Looking good so far. If the weather holds we may be able to go a little farther to some of the sites that aren't hit as often. Let's keep our fingers crossed.


----------



## Clay-Doh (Oct 2, 2007)

hmmmmm....so tempted to say screw it..and go.


----------



## Pierce07 (Nov 13, 2007)

> *Clay-Doh (1/21/2009)*hmmmmm....so tempted to say screw it..and go.

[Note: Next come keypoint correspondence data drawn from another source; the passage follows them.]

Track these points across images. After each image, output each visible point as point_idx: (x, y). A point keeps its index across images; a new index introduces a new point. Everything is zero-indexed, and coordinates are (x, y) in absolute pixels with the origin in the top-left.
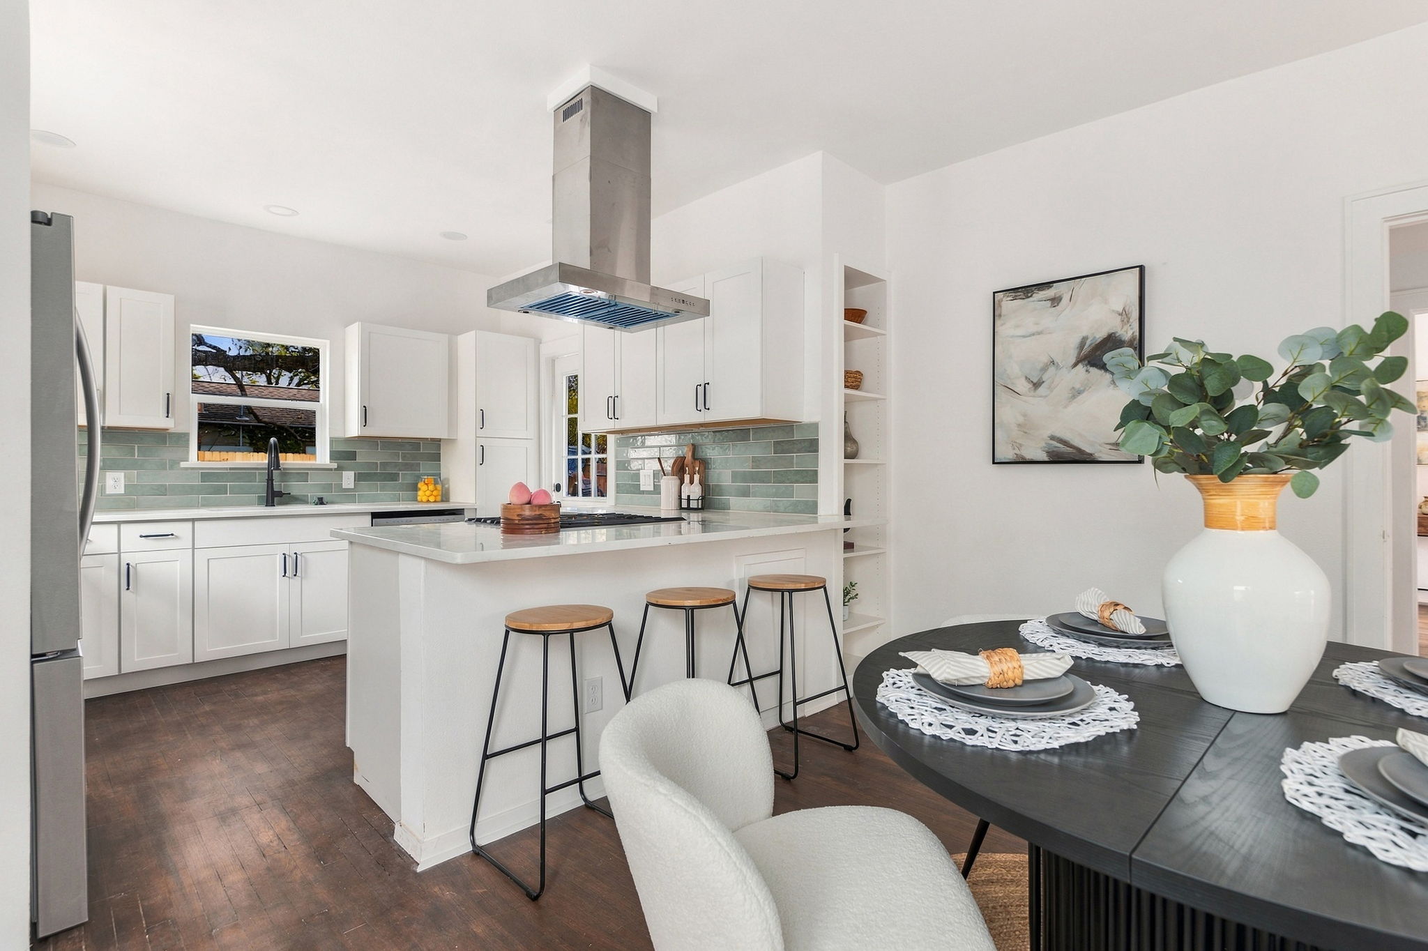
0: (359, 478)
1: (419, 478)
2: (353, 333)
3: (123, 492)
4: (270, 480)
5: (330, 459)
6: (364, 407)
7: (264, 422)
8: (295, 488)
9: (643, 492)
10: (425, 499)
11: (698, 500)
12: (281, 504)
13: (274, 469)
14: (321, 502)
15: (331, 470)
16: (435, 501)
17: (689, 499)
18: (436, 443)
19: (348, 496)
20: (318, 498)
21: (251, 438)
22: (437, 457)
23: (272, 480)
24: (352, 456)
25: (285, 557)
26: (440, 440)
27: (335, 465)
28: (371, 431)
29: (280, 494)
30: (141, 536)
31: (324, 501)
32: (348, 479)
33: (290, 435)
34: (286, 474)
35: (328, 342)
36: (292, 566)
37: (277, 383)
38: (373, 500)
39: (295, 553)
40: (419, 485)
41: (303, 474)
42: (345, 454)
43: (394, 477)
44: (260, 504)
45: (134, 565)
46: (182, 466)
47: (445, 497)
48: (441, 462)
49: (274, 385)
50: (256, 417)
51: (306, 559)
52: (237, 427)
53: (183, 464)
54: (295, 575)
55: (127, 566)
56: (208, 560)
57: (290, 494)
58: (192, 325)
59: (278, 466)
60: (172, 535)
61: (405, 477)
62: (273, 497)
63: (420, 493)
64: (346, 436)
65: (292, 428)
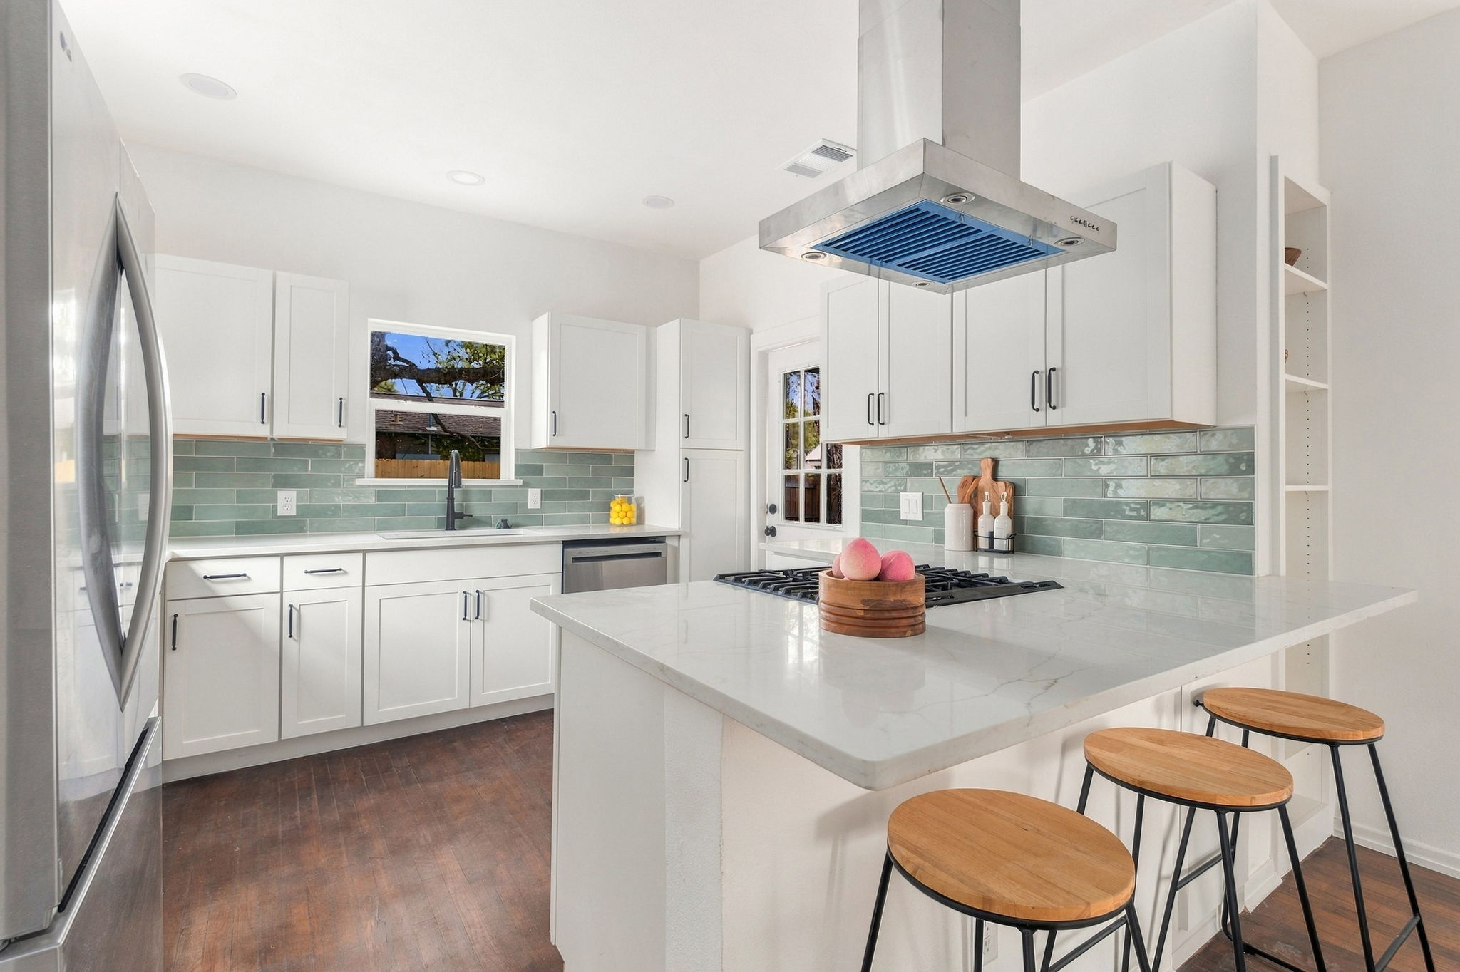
0: (545, 496)
1: (611, 497)
2: (542, 326)
3: (295, 514)
4: (451, 498)
5: (515, 475)
6: (554, 412)
7: (450, 432)
8: (478, 508)
9: (905, 522)
10: (618, 521)
11: (1009, 538)
12: (463, 527)
13: (455, 487)
14: (505, 525)
15: (517, 486)
16: (630, 524)
17: (991, 537)
18: (629, 455)
19: (535, 519)
20: (502, 521)
21: (438, 447)
22: (630, 471)
23: (453, 499)
24: (538, 470)
25: (466, 597)
26: (633, 451)
27: (520, 482)
28: (560, 442)
29: (461, 516)
30: (307, 572)
31: (509, 523)
32: (534, 498)
33: (471, 445)
34: (467, 493)
35: (513, 338)
36: (475, 607)
37: (461, 395)
38: (561, 522)
39: (478, 592)
40: (612, 505)
41: (486, 494)
42: (530, 468)
43: (583, 495)
44: (439, 527)
45: (298, 608)
46: (357, 483)
47: (640, 520)
48: (636, 478)
49: (459, 397)
50: (443, 427)
51: (488, 597)
52: (426, 436)
53: (359, 482)
54: (477, 618)
55: (289, 608)
56: (380, 600)
57: (472, 516)
58: (369, 319)
59: (459, 485)
60: (340, 570)
61: (594, 495)
62: (455, 518)
63: (613, 514)
64: (533, 448)
65: (473, 437)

DO IT!!!! It's gonna be like 1-2 out that day. And grouper season is almost closed!!


----------



## BADBOY69 (Oct 3, 2007)

Come on!!! Let's get out with Dalton Thursday...Paul's right, we need to shoot some fish while we can!


----------



## BADBOY69 (Oct 3, 2007)

Trip cancelled...Sorry! Will try and reschedule...


----------



## dkdiver (Oct 15, 2007)

Jer, I will talk to you today. Looks like we may be able to get the students in on Sunday after the front goes through.


----------



## Telum Pisces (Sep 27, 2007)

Man it looks like it was a great day down there. Why couldn't you guys get out.

*TODAY*
SOUTHWEST WINDS 5 TO 10 KNOTS EARLY BECOMING SOUTH AROUND 
10 KNOTS IN AFTERNOON. SEAS 1 FOOT. BAYS AND COASTAL WATERWAYS A 
LIGHT CHOP.


----------



## dkdiver (Oct 15, 2007)

Unfortunately everyone had to work. We are putting together something for Sunday though. More to follow.


----------



## craasch210 (Oct 4, 2007)

I will go on sunday if there is room.

Spearfishing right?

Chris


----------



## Sailor612 (Oct 3, 2007)

Any update on the make-up dive sunday?


----------